Tyranny’s Bloody Standard (The Philippe Kermorvant Thrillers, 2)

Written by J. D. Davies
Review by V. E. H. Masters

It’s 1794, and Philippe Kermorvant, Vicomte de Saint-Victor, the son of an aristocratic English mother and a French nobleman, has command of a French naval ship. The French Revolution is at its height; indeed, this is the year Robespierre goes to the guillotine, and to be both the son of an aristocrat and half-English is perilous. However, Philippe never swerves in his commitment to the new Republic of France. And this is where the book is at its most fascinating, certainly for this reader. The language used, ‘Citizen Captain’, references to the destruction of ‘wanton idolatry’ in churches, and the isolation of France (for Republicans are not loved anywhere in Europe) as all the country’s neighbours recoil in horror and fear at the grim end of its royals – this all forms an illuminating backdrop to the story and is subtly dealt with. Philippe is involved in a series of skirmishes at sea and ends up in the great harbour at Valletta moored next to a ship of Naples – yet another enemy to France. But Malta, despite being the home of the Knights of St John, is neutral, and the two ships end up putting to sea to fight ‘a duel’. This is a clever touch, and the descriptions of the battle and life at sea, generally, are evocative and given with convincing detail.

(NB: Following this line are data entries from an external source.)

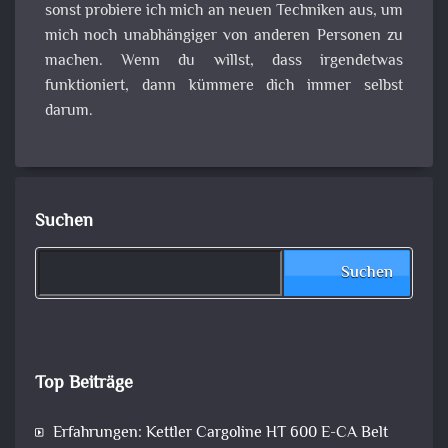
sonst probiere ich mich an neuen Techniken aus, um
mich noch unabhängiger von anderen Personen zu
machen. Wenn du willst, dass irgendetwas
funktioniert, dann kümmere dich immer selbst
darum.
Suchen
Suchen
Top Beiträge
Erfahrungen: Kettler Cargoline HT 600 E-CA Belt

This is the second in a series, and there are story threads from the first which will likely continue to the third. Having not read the first, I struggled sometimes to engage with the characters and their motivations, and especially as to why Philippe was not immediately turning all his efforts to avenging the death of his wife and son. Nevertheless, this is an enjoyable and, at times insightful, read covering the impact of the French Revolution on Europe from a rare perspective.